Think about all of the fantasy uses for dreams. People might be attacked by living nightmares that tear their flesh even as they devour the victim's mind. Myths and omens might become apparent in dreams. Dreams might reveal a character's hidden hopes and dreams - helping them realise who they love and what they fear. People might even become trapped in dreams, requiring others to venture inside to help them escape. An enemy's secrets might be learned in their dreams by those who are willing to brave the Dreamway that weaves between each dreamer's mind.

People tend to be less protective of their dreams, after all, feeling safe within them.

Of course when using dreams one needs to decide whether the people of Fianyarr will all be Lucid Dreamers or not. My advice would be to make it a simple merit - perhaps even only a single dot. That way it is easy enough for those who wish to bend their hand to oneiromancy to do so without ensuring that every visit to another person's dream leaves the dreamer immediately aware and defensive.

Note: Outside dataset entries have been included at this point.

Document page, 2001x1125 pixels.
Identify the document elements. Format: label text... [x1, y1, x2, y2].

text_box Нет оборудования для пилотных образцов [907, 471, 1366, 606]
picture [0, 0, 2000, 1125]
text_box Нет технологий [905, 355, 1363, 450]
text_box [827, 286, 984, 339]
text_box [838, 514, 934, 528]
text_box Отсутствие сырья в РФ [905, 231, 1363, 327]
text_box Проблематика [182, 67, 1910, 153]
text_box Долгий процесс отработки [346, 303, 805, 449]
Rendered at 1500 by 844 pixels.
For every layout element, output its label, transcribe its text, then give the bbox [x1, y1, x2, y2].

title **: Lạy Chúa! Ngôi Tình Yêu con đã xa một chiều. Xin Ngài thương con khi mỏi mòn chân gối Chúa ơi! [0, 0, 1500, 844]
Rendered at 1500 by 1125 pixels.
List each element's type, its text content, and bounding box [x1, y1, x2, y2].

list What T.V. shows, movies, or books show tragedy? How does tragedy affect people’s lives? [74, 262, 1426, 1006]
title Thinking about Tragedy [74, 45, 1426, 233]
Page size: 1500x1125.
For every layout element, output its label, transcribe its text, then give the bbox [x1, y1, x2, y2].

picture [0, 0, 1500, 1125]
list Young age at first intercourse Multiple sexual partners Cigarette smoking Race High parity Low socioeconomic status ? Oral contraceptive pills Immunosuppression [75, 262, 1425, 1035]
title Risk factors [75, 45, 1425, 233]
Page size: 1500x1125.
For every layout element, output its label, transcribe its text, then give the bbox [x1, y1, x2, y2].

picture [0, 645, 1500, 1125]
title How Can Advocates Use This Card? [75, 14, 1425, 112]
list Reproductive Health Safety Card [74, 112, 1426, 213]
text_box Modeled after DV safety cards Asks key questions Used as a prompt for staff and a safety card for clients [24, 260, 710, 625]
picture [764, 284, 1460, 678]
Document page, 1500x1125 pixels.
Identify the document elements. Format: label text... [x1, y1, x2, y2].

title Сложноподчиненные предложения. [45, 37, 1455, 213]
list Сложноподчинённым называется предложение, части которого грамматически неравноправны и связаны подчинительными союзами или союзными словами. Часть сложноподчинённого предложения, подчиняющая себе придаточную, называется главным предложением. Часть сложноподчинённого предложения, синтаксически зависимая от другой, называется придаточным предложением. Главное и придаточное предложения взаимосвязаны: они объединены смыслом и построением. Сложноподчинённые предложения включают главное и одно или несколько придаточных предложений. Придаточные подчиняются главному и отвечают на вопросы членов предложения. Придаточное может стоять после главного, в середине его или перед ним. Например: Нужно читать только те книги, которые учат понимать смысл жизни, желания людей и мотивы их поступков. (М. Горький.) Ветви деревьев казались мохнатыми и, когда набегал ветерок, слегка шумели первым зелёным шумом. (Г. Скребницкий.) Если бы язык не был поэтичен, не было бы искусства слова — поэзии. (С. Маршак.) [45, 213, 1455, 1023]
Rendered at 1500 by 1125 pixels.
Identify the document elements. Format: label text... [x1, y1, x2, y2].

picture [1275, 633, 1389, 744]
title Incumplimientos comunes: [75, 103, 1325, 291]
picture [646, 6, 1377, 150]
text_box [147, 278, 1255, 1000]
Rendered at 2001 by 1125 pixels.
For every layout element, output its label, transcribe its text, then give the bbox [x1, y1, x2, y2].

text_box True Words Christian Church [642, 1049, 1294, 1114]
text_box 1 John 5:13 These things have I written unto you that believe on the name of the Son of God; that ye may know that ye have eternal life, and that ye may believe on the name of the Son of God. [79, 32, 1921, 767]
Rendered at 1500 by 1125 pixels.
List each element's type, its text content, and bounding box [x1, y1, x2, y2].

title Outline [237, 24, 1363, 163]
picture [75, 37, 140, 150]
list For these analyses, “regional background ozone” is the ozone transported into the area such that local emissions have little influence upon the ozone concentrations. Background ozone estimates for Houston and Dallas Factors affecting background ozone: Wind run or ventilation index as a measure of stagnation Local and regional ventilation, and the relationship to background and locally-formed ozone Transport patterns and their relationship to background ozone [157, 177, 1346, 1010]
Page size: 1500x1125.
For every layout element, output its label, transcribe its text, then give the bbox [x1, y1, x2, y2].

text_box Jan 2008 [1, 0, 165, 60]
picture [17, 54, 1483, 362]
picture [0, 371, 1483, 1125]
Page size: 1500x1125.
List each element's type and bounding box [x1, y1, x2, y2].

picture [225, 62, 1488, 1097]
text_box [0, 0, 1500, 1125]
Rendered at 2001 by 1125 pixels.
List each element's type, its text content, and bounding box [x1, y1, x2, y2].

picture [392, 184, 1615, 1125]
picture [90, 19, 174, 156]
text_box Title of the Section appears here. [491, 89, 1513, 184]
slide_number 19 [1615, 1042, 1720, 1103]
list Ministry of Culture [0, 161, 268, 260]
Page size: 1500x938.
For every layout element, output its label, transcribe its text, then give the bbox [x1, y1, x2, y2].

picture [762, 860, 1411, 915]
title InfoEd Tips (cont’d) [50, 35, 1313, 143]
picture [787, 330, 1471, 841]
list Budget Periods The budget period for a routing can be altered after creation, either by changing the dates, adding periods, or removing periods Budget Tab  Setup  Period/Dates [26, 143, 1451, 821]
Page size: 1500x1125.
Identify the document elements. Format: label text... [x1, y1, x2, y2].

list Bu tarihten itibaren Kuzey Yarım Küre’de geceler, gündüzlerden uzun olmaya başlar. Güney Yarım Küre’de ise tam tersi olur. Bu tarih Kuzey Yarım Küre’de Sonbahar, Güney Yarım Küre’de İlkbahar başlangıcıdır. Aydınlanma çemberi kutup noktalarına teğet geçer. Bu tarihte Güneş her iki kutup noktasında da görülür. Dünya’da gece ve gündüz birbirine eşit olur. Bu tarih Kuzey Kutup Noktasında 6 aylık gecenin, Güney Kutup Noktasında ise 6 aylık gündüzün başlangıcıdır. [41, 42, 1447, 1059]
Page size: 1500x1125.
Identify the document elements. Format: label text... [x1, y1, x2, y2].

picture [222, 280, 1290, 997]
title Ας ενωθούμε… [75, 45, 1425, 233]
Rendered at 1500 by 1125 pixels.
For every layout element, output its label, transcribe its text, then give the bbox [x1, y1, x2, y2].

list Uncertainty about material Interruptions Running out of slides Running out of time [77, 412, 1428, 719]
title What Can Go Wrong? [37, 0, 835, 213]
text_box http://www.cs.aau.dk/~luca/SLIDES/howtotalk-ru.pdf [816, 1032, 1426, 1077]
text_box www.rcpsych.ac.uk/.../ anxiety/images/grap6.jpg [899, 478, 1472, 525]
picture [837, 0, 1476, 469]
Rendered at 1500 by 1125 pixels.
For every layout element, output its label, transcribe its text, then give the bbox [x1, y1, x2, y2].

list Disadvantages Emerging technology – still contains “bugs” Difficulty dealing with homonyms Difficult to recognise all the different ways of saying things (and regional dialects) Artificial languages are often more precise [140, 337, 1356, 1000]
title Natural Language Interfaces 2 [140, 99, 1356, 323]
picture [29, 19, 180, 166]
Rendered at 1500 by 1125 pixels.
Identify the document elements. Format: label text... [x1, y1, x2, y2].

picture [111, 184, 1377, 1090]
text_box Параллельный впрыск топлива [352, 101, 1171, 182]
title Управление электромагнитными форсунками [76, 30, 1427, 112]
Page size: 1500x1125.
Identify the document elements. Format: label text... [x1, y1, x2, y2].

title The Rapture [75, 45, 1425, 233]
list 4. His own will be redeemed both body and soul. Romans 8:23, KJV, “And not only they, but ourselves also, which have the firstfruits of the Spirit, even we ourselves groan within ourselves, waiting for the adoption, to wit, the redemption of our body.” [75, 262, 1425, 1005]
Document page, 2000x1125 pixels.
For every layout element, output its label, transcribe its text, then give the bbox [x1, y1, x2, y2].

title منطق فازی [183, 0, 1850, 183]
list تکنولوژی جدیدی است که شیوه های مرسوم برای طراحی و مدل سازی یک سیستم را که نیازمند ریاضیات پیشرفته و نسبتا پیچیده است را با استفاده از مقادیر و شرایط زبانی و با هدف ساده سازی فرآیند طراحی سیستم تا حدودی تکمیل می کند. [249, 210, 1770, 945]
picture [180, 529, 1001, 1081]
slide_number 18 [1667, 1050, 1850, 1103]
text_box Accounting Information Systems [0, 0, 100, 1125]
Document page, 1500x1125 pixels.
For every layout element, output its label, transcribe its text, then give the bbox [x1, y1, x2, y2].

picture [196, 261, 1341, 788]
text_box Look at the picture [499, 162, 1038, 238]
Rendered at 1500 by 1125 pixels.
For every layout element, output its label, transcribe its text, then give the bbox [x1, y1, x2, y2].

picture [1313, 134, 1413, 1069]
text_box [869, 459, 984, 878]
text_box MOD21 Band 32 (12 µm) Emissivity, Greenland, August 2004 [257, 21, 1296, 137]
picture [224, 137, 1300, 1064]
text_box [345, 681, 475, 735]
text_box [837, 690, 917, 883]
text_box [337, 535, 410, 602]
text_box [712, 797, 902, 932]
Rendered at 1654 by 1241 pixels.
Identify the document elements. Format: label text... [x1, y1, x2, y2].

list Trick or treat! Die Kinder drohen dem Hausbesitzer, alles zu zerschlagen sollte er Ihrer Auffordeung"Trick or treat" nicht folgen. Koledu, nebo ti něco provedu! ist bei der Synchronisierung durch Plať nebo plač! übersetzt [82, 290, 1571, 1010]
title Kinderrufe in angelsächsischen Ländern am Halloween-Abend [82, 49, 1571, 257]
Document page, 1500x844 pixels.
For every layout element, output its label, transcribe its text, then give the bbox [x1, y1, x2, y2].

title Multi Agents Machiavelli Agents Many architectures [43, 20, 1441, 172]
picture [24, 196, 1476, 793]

So how do you create a dream?

Think in symbols. Change the reality with sudden changes or drifts in thought. Ensure that players who wish to change the dream need to be quite aware of the risks inherent in doing so. The dreamer's associations are paramount here so introducing a clown into the dream of someone who is terrified of clowns will create quite a different experience to introducing a clown to the dream of someone who loves them. Since emotions are king here it's also a good idea to pay attention to both the invaders' and the dreamers' emotions. Sadness can be infectious, wiggling its way into the hearts of all present, and a sudden change of heart can cause a dramatic shift in the dream - even ending it abruptly as the dream cycle begins anew.

Also remember that a dream cycle doesn't actually take very long in the real world so what feels like hours within a dream might be mere minutes in the real world. This is important to remember, of course, if a person needs to be present by the person's bedside before getting into the target's dream.

There are certain psychic merits that allow dream travel but that shouldn't stop you from introducing potions, dream pledges, special rings, or rituals unique to a particular dreamer that allow others entrance. The rules must be subservient to the story, after all.

So how might you use dreams in your games?

1 comment:

  1. While very setting-specific, the River of Dream in Tribe 8 is a great place to look for ideas. It's a completely separate reality from the physical realm, and pretty much any character can interact with it. Under the right circumstances it's possible to physically enter the River although that's a very dangerous proposition.